A 1.5 percentage point gap reduction (from May 2022 to August 2024) while significant, is a modest improvement given that women face decades of cumulative earnings disadvantage due to these structural factors.
**International Context:**
Australia's 11.5% gender pay gap, while the lowest on record, is not exceptional internationally.
The OECD reports that Australia's gap sits in the middle range of developed nations, with some Nordic countries achieving gaps below 10% through more comprehensive structural reforms including paid parental leave policies that encourage men's involvement in childcare [4].

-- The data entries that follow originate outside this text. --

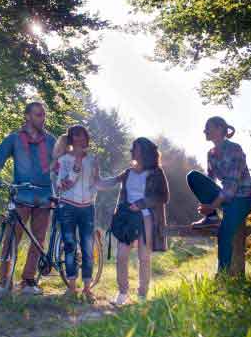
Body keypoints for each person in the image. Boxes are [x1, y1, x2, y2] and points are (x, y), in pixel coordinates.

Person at [0, 102, 56, 297]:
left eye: (43, 114)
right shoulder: (14, 139)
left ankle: (28, 281)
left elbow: (59, 164)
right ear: (27, 116)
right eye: (38, 114)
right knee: (11, 238)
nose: (42, 118)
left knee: (38, 239)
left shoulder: (51, 141)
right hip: (21, 195)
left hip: (44, 196)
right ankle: (4, 282)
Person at [100, 138, 169, 306]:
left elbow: (163, 196)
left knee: (144, 257)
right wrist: (94, 178)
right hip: (128, 219)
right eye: (132, 148)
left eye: (136, 148)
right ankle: (123, 292)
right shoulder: (128, 172)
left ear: (145, 151)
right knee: (121, 255)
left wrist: (141, 204)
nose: (132, 151)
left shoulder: (156, 172)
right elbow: (110, 182)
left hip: (146, 217)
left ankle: (142, 295)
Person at [187, 117, 251, 274]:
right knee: (193, 176)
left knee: (224, 233)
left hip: (243, 199)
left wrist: (212, 205)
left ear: (219, 129)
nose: (205, 131)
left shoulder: (234, 149)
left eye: (208, 127)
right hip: (226, 198)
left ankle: (222, 277)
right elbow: (210, 181)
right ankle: (211, 218)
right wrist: (208, 207)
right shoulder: (210, 154)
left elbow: (231, 185)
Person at [53, 125, 100, 302]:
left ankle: (87, 288)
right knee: (70, 246)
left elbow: (97, 182)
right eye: (75, 137)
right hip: (68, 207)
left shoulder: (93, 159)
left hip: (88, 208)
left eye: (82, 136)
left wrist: (119, 180)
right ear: (71, 140)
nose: (79, 140)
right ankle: (72, 287)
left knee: (88, 248)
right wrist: (77, 165)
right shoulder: (64, 159)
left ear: (86, 139)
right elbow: (63, 184)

**Missing Policy Interventions:**
The claim does not address that major structural drivers—occupational segregation, the "second shift" of unpaid care work, barriers to women in leadership—require interventions beyond award wage increases.
These include subsidised childcare, workplace flexibility requirements, and enforcement of equal pay for work of equal value, which have not been comprehensively implemented.
Technically accurate on the specific metrics cited, but strategically selective in presentation and misleading about what the achievement means in practical terms for gender equity.
Technically accurate on the specific metrics cited, but strategically selective in presentation and misleading about what the achievement means in practical terms for gender equity.